Profundizamos un poco más. Nos preguntamos: Y, ¿por qué es tan fecunda esta tensión? Diría que es fecunda porque mantenerla nace de una decisión libre. Y el Señor actúa principalmente sobre nuestra libertad, aunque nos ayude en todo. La misericordia es cuestión de libertad. El sentimiento brota espontáneo y cuando decimos que es visceral parecería que es sinónimo de «animal». Pero los animales desconocen la misericordia «moral», aunque algunos puedan experimentar algo de esa compasión, como un perro fiel que permanece al lado de su dueño enfermo. La misericordia es una conmoción que toca las entrañas, pero puede brotar también de una percepción intelectual aguda -directa como un rayo, pero no por simple menos compleja-: uno intuye muchas cosas cuando siente misericordia. Uno comprende, por ejemplo, que el otro está en una situación desesperada, límite; le pasa algo que excede sus pecados o sus culpas; también uno comprende que el otro es un par, que él mismo podría estar en su lugar; y que el mal es tan grande y devastador que no se arregla sólo con justicia… En el fondo, uno se convence de que hace falta una misericordia infinita, como la del corazón de Cristo, para remediar tanto mal y tanto sufrimiento como vemos que hay en la vida de los seres humanos… Menos que eso, no alcanza. ¡Tantas cosas comprende nuestra mente con sólo ver a alguien tirado en la calle, descalzo, en una mañana fría, o al Señor clavado en la cruz por mí!

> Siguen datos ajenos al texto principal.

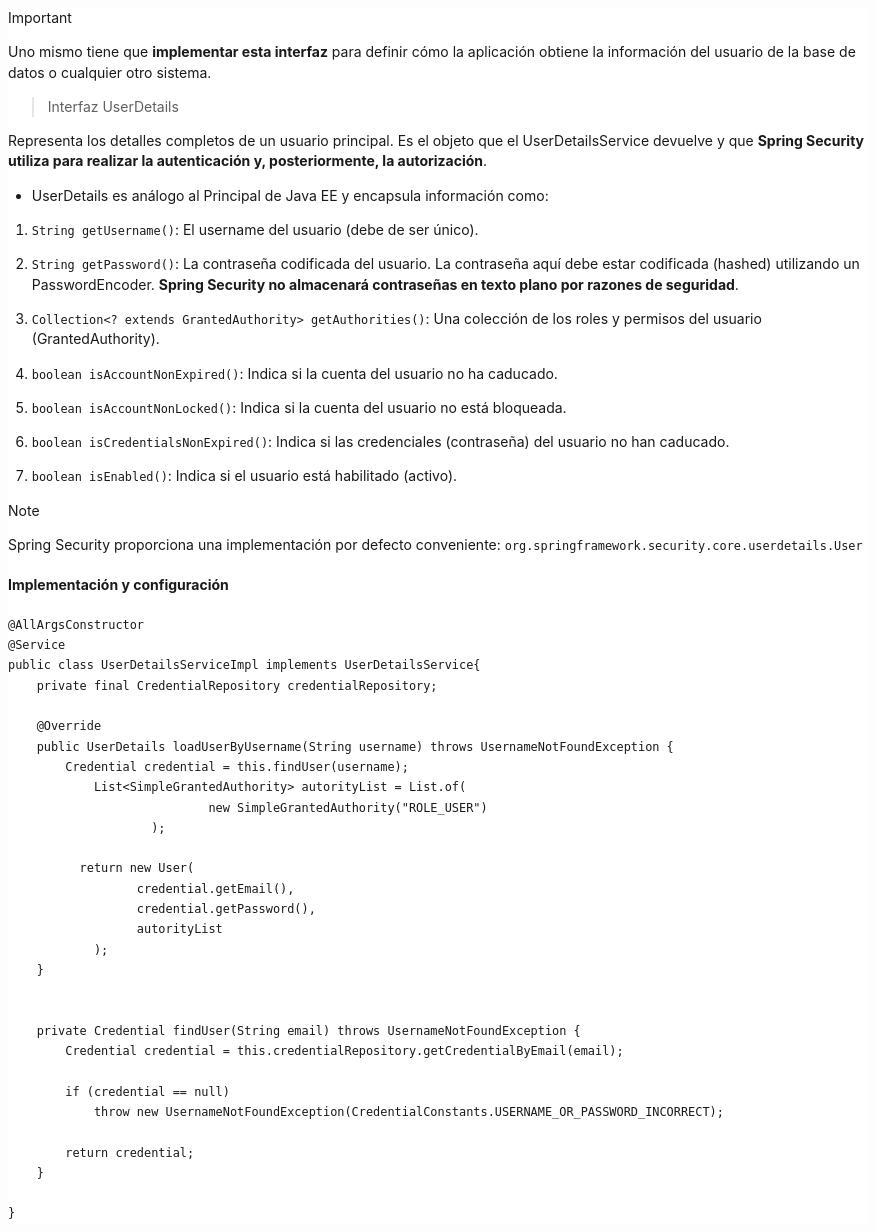 > [!IMPORTANT]
> Uno mismo tiene que **implementar esta interfaz** para definir cómo la aplicación obtiene la información del usuario de la base de datos o cualquier otro sistema.

> Interfaz UserDetails 

Representa los detalles completos de un usuario principal. Es el objeto que el UserDetailsService devuelve y que **Spring Security utiliza para realizar la autenticación y, posteriormente, la autorización**.

- UserDetails es análogo al Principal de Java EE y encapsula información como:

1. `String getUsername()`: El username del usuario (debe de ser único).

2. `String getPassword()`: La contraseña codificada del usuario. La contraseña aquí debe estar codificada (hashed) utilizando un PasswordEncoder. **Spring Security no almacenará contraseñas en texto plano por razones de seguridad**.

3. `Collection<? extends GrantedAuthority> getAuthorities()`: Una colección de los roles y permisos del usuario (GrantedAuthority).

4. `boolean isAccountNonExpired()`: Indica si la cuenta del usuario no ha caducado.

5. `boolean isAccountNonLocked()`: Indica si la cuenta del usuario no está bloqueada.

6. `boolean isCredentialsNonExpired()`: Indica si las credenciales (contraseña) del usuario no han caducado.

7. `boolean isEnabled()`: Indica si el usuario está habilitado (activo).

> [!NOTE]
> Spring Security proporciona una implementación por defecto conveniente: `org.springframework.security.core.userdetails.User`

<a id="implementacion-de-userdatails"></a>
#### Implementación y configuración

```
@AllArgsConstructor
@Service
public class UserDetailsServiceImpl implements UserDetailsService{
    private final CredentialRepository credentialRepository;

    @Override
    public UserDetails loadUserByUsername(String username) throws UsernameNotFoundException {
        Credential credential = this.findUser(username);
            List<SimpleGrantedAuthority> autorityList = List.of(
                            new SimpleGrantedAuthority("ROLE_USER")
                    );
          
          return new User(
                  credential.getEmail(),
                  credential.getPassword(),
                  autorityList
            );
    }


    private Credential findUser(String email) throws UsernameNotFoundException {
        Credential credential = this.credentialRepository.getCredentialByEmail(email);

        if (credential == null) 
            throw new UsernameNotFoundException(CredentialConstants.USERNAME_OR_PASSWORD_INCORRECT);
        
        return credential;
    }
    
}
```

Además, la misericordia se acepta y se cultiva, o se rechaza libremente. Si uno se deja llevar, un gesto trae el otro. Si uno pasa de largo, el corazón se enfría. La misericordia nos hace experimentar nuestra libertad y es allí donde podemos experimentar la libertad de Dios, que es misericordioso con quien es misericordioso (cf. Dt 5,10), como le dijo a Moisés. En su misericordia el Señor expresa su libertad. Y nosotros, la nuestra.
Podemos vivir mucho tiempo «sin» la misericordia del Señor. Es decir: podemos vivir sin hacerla consciente y sin pedirla explícitamente. Hasta que uno cae en la cuenta de que «todo es misericordia» y llora con amargura no haberla aprovechado antes, siendo así que la necesitaba tanto.

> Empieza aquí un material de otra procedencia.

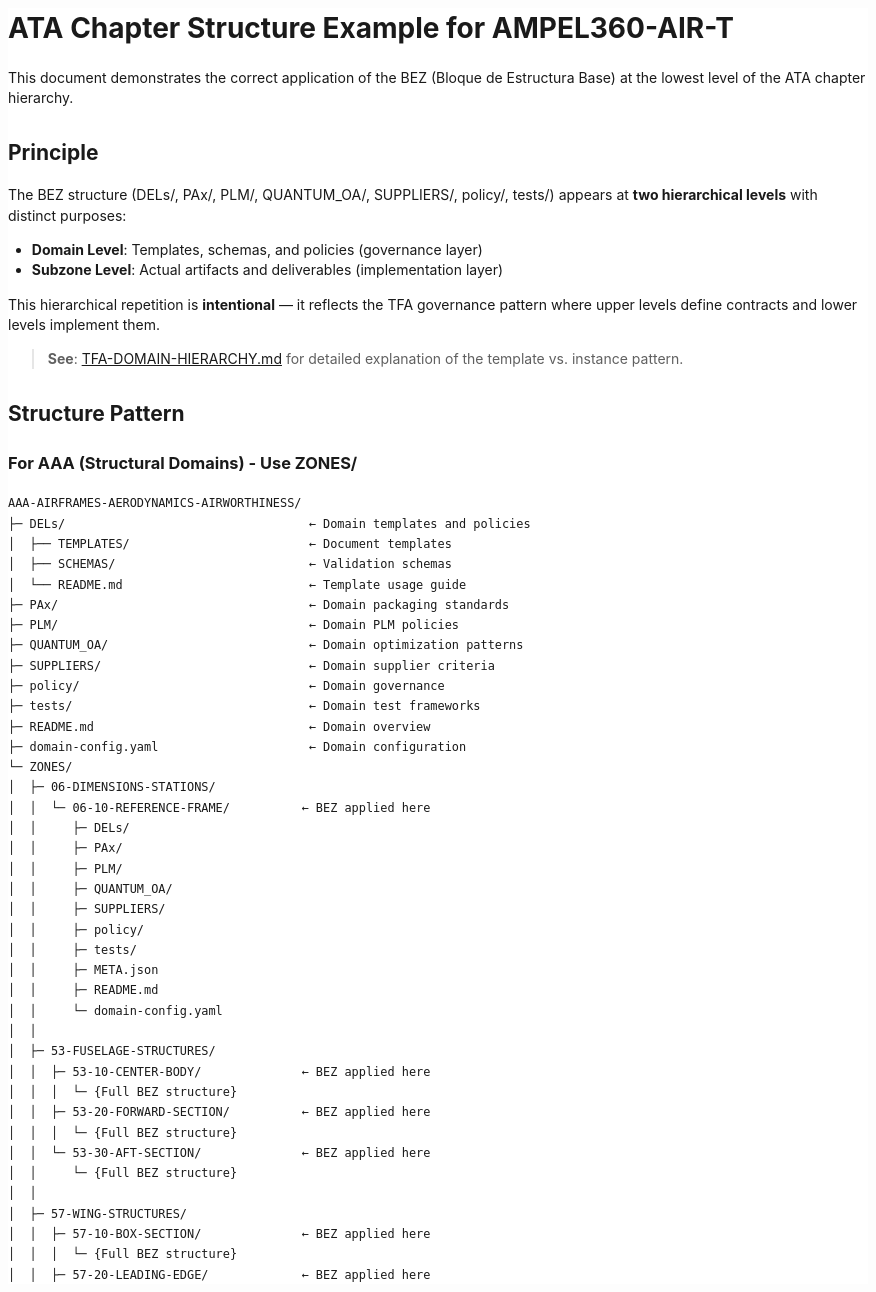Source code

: # ATA Chapter Structure Example for AMPEL360-AIR-T

This document demonstrates the correct application of the BEZ (Bloque de Estructura Base) at the lowest level of the ATA chapter hierarchy.

## Principle

The BEZ structure (DELs/, PAx/, PLM/, QUANTUM_OA/, SUPPLIERS/, policy/, tests/) appears at **two hierarchical levels** with distinct purposes:

- **Domain Level**: Templates, schemas, and policies (governance layer)
- **Subzone Level**: Actual artifacts and deliverables (implementation layer)

This hierarchical repetition is **intentional** — it reflects the TFA governance pattern where upper levels define contracts and lower levels implement them.

> **See**: [TFA-DOMAIN-HIERARCHY.md](./TFA-DOMAIN-HIERARCHY.md) for detailed explanation of the template vs. instance pattern.

## Structure Pattern

### For AAA (Structural Domains) - Use ZONES/

```
AAA-AIRFRAMES-AERODYNAMICS-AIRWORTHINESS/
├─ DELs/                                  ← Domain templates and policies
│  ├── TEMPLATES/                         ← Document templates
│  ├── SCHEMAS/                           ← Validation schemas
│  └── README.md                          ← Template usage guide
├─ PAx/                                   ← Domain packaging standards
├─ PLM/                                   ← Domain PLM policies
├─ QUANTUM_OA/                            ← Domain optimization patterns
├─ SUPPLIERS/                             ← Domain supplier criteria
├─ policy/                                ← Domain governance
├─ tests/                                 ← Domain test frameworks
├─ README.md                              ← Domain overview
├─ domain-config.yaml                     ← Domain configuration
└─ ZONES/
│  ├─ 06-DIMENSIONS-STATIONS/
│  │  └─ 06-10-REFERENCE-FRAME/          ← BEZ applied here
│  │     ├─ DELs/
│  │     ├─ PAx/
│  │     ├─ PLM/
│  │     ├─ QUANTUM_OA/
│  │     ├─ SUPPLIERS/
│  │     ├─ policy/
│  │     ├─ tests/
│  │     ├─ META.json
│  │     ├─ README.md
│  │     └─ domain-config.yaml
│  │
│  ├─ 53-FUSELAGE-STRUCTURES/
│  │  ├─ 53-10-CENTER-BODY/              ← BEZ applied here
│  │  │  └─ {Full BEZ structure}
│  │  ├─ 53-20-FORWARD-SECTION/          ← BEZ applied here
│  │  │  └─ {Full BEZ structure}
│  │  └─ 53-30-AFT-SECTION/              ← BEZ applied here
│  │     └─ {Full BEZ structure}
│  │
│  ├─ 57-WING-STRUCTURES/
│  │  ├─ 57-10-BOX-SECTION/              ← BEZ applied here
│  │  │  └─ {Full BEZ structure}
│  │  ├─ 57-20-LEADING-EDGE/             ← BEZ applied here
```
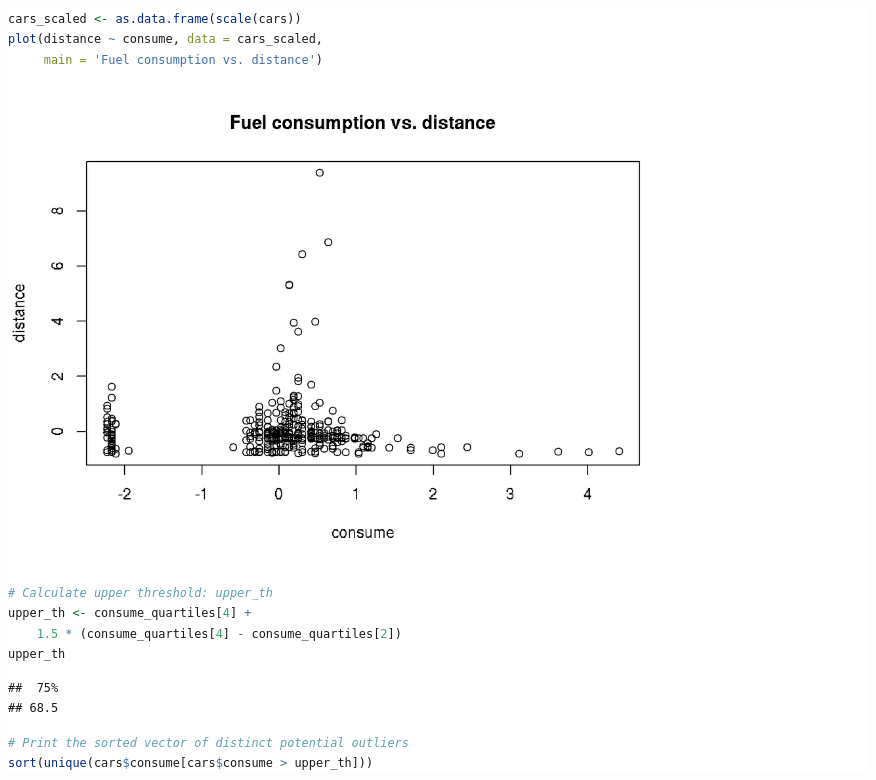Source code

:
 ```r
cars_scaled <- as.data.frame(scale(cars))
plot(distance ~ consume, data = cars_scaled, 
     main = 'Fuel consumption vs. distance')
```

<img src="bookdown-demo_files/figure-html/unnamed-chunk-18-2.png" width="672" />

```r
# Calculate upper threshold: upper_th
upper_th <- consume_quartiles[4] + 
    1.5 * (consume_quartiles[4] - consume_quartiles[2])
upper_th
```

```
##  75% 
## 68.5
```

```r
# Print the sorted vector of distinct potential outliers
sort(unique(cars$consume[cars$consume > upper_th]))
```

La miseria de la que hablamos es la miseria moral, intransferible, esa donde uno toma conciencia de sí mismo como persona que, en un punto decisivo de su vida, actuó por su propia iniciativa: eligió algo y eligió mal. Este es el fondo que hay que tocar para sentir dolor de los pecados y para arrepentirse verdaderamente. Porque, en otros ámbitos, uno no se siente tan libre ni siente que el pecado afecte toda su vida y, por tanto, no experimenta su miseria, con lo cual se pierde la misericordia, que sólo actúa con esa condición. Uno no va a la farmacia y dice: «Por misericordia, le pido una aspirina». Por misericordia pide que le den morfina para una persona sumida en los dolores atroces de una enfermedad terminal.

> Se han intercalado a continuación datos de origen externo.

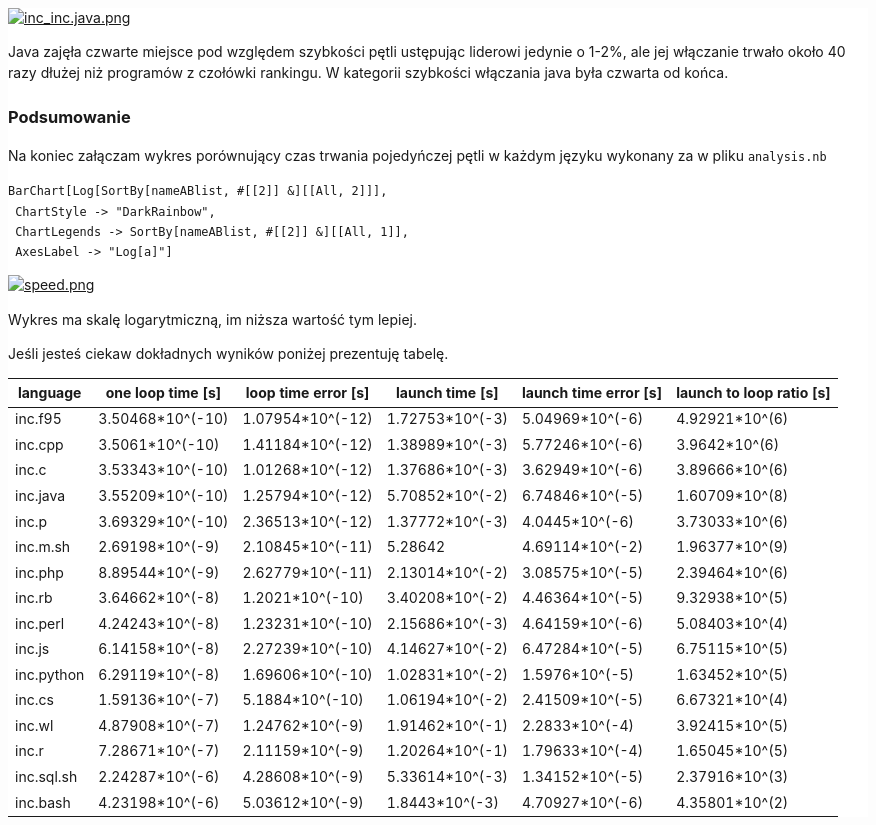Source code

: [![inc_inc.java.png](https://s24.postimg.org/5e9nuhvkl/inc_inc_java.png)](https://postimg.org/image/6gjud1edt/)

Java zajęła czwarte miejsce pod względem szybkości pętli ustępując liderowi jedynie o 1-2%, ale jej włączanie trwało około 40 razy dłużej niż programów z czołówki rankingu. W kategorii szybkości włączania java była czwarta od końca.

### Podsumowanie

Na koniec załączam wykres porównujący czas trwania pojedyńczej pętli w każdym języku wykonany za w pliku `analysis.nb`

```
BarChart[Log[SortBy[nameABlist, #[[2]] &][[All, 2]]],
 ChartStyle -> "DarkRainbow",
 ChartLegends -> SortBy[nameABlist, #[[2]] &][[All, 1]],
 AxesLabel -> "Log[a]"]
```

[![speed.png](https://s17.postimg.org/fst8rikvj/speed.png)](https://postimg.org/image/4t81fwugb/)

Wykres ma skalę logarytmiczną, im niższa wartość tym lepiej.

Jeśli jesteś ciekaw dokładnych wyników poniżej prezentuję tabelę.

| language   | one loop time [s] | loop time error [s] | launch time [s] | launch time error [s] | launch to loop ratio [s] |
|------------|-------------------|---------------------|-----------------|-----------------------|--------------------------|
| inc.f95    | 3.50468*10^(-10)  | 1.07954*10^(-12)    | 1.72753*10^(-3) | 5.04969*10^(-6)       | 4.92921*10^(6)           |
| inc.cpp    | 3.5061*10^(-10)   | 1.41184*10^(-12)    | 1.38989*10^(-3) | 5.77246*10^(-6)       | 3.9642*10^(6)            |
| inc.c      | 3.53343*10^(-10)  | 1.01268*10^(-12)    | 1.37686*10^(-3) | 3.62949*10^(-6)       | 3.89666*10^(6)           |
| inc.java   | 3.55209*10^(-10)  | 1.25794*10^(-12)    | 5.70852*10^(-2) | 6.74846*10^(-5)       | 1.60709*10^(8)           |
| inc.p      | 3.69329*10^(-10)  | 2.36513*10^(-12)    | 1.37772*10^(-3) | 4.0445*10^(-6)        | 3.73033*10^(6)           |
| inc.m.sh   | 2.69198*10^(-9)   | 2.10845*10^(-11)    | 5.28642         | 4.69114*10^(-2)       | 1.96377*10^(9)           |
| inc.php    | 8.89544*10^(-9)   | 2.62779*10^(-11)    | 2.13014*10^(-2) | 3.08575*10^(-5)       | 2.39464*10^(6)           |
| inc.rb     | 3.64662*10^(-8)   | 1.2021*10^(-10)     | 3.40208*10^(-2) | 4.46364*10^(-5)       | 9.32938*10^(5)           |
| inc.perl   | 4.24243*10^(-8)   | 1.23231*10^(-10)    | 2.15686*10^(-3) | 4.64159*10^(-6)       | 5.08403*10^(4)           |
| inc.js     | 6.14158*10^(-8)   | 2.27239*10^(-10)    | 4.14627*10^(-2) | 6.47284*10^(-5)       | 6.75115*10^(5)           |
| inc.python | 6.29119*10^(-8)   | 1.69606*10^(-10)    | 1.02831*10^(-2) | 1.5976*10^(-5)        | 1.63452*10^(5)           |
| inc.cs     | 1.59136*10^(-7)   | 5.1884*10^(-10)     | 1.06194*10^(-2) | 2.41509*10^(-5)       | 6.67321*10^(4)           |
| inc.wl     | 4.87908*10^(-7)   | 1.24762*10^(-9)     | 1.91462*10^(-1) | 2.2833*10^(-4)        | 3.92415*10^(5)           |
| inc.r      | 7.28671*10^(-7)   | 2.11159*10^(-9)     | 1.20264*10^(-1) | 1.79633*10^(-4)       | 1.65045*10^(5)           |
| inc.sql.sh | 2.24287*10^(-6)   | 4.28608*10^(-9)     | 5.33614*10^(-3) | 1.34152*10^(-5)       | 2.37916*10^(3)           |
| inc.bash   | 4.23198*10^(-6)   | 5.03612*10^(-9)     | 1.8443*10^(-3)  | 4.70927*10^(-6)       | 4.35801*10^(2)           |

El corazón que Dios une a esa miseria moral nuestra es el corazón de Cristo, su Hijo amado, que late como un solo corazón con el del Padre y el del Espíritu. Es un corazón que elige el camino más cercano y que lo compromete. Esto es propio de la misericordia, que se ensucia las manos, toca, se mete, quiere involucrarse con el otro, va a lo personal con lo más personal, no «se ocupa de un caso» sino que se compromete con una persona, con su herida. La misericordia excede la justicia y lo hace saber y lo hace sentir; queda implicado uno con el otro. Al dignificar, la misericordia eleva a aquel hacia el que uno se abaja y vuelve pares a los dos, al misericordioso y al misericordiado.